Altro che io sono Charlie.

Quello che succede con i direttori e i redattori della defunta Unità – costretti a pagare di tasca propria incredibili risarcimenti all’Italia che sappiamo – non è una anomalia chissà quale ma il risultato di un profondo odio verso il lavoro dei giornalisti che ha prodotto in passato una pessima legge sulla diffamazione e rischia di produrne una nuova che è altrettanto criminalizzante del lavoro dei giornalisti.

In Italia chiunque può querelare un giornalista sapendo di farla franca. Infatti se la querela viene poi archiviata dalla magistratura il querelante non “paga” niente. Questo perché non esiste l’istituto della querela temeraria, in atto in  altri paesi un po’ più civili dove sei libero sì di querelare un giornalista ma se poi risulta che non lo dovevi fare sei costretto a pagare. Almeno questo.

In Italia no.

L’odio verso i giornalisti, soprattutto quelli investigativi, è tale che a lungo il parlamento in sede di riforma della legge sulla diffamazione ha accarezzato l’idea di far pagare le querele vincenti con la galera per il giornalista.

La mostruosità ora è stata sostituita da un’ipotesi di risarcimento di ben 50.000 euro, un’enormità se si considera che ormai una buona parte dei giornalista è costituita da precari.

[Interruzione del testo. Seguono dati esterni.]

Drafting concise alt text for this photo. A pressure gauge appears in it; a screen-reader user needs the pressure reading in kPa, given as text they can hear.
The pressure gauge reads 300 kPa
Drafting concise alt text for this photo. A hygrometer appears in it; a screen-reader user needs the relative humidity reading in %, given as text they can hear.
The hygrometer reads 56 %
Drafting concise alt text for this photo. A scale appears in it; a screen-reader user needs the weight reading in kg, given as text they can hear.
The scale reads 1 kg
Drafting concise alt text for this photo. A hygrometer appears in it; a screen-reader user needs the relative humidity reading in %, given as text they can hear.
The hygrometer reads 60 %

Francamente era meglio la galera.

Il fatto è che questo testo approdato ora in terza lettura alla Camera (commissione giustizia) è stato considerato dai dirigenti della passata gestione della Fnsi un male minore. Contenti di aver visto eliminare l’ipotesi carcere i dirigenti della Fnsi si sono accontentati di tutto il resto.

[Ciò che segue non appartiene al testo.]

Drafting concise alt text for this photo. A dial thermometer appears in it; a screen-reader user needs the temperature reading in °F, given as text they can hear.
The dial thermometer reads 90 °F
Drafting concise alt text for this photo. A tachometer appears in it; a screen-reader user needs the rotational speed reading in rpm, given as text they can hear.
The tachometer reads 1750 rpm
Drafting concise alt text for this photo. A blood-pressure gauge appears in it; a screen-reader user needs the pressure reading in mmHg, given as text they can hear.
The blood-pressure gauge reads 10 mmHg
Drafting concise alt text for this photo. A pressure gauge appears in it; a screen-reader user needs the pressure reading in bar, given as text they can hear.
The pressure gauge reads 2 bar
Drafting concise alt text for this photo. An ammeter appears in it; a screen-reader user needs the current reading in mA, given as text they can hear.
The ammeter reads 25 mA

Tutto il resto comporta che chiunque non solo può querelarti (senza pagare alcuna conseguenza) ma avrebbe pure il diritto di veder pubblicata una rettifica senza alcuna risposta da parte del giornalista.

Si crea così la figura del rettificatore di professione, con  i giornali costretti a pubblicare qualsiasi rettifica senza poter dire niente.

In sintesi: multe di 50 mila euro, rettificatori di professione, niente querele temerarie. Questa sarebbe allo stato attuale le futura legger sulla diffamazione…L’ultima  sciocchezza è l’idea di introdurre il dovere di rettifica perfino per i blog, 48 ore per pubblicare altrimenti scatta la ghigliottina dei 50 m ila euro…

Ecco, tutto questo capita in un paese che si è riempito la bocca di “io sono Charlie”.

Ma quando mai. Questi vogliono sterminare i giornalisti.

Domanda: ma non c’è più nessuno in Italia che creda nella libertà di espressione e nell’articolo 21 della Costituzione?

P.s: l’idea di “aiutare” economicamente i giornalisti e i direttori dell’Unità è giusta, ma come si capisce non risolverà il problema più generale di una legge sulla diffamazione che non sia una mostruosità.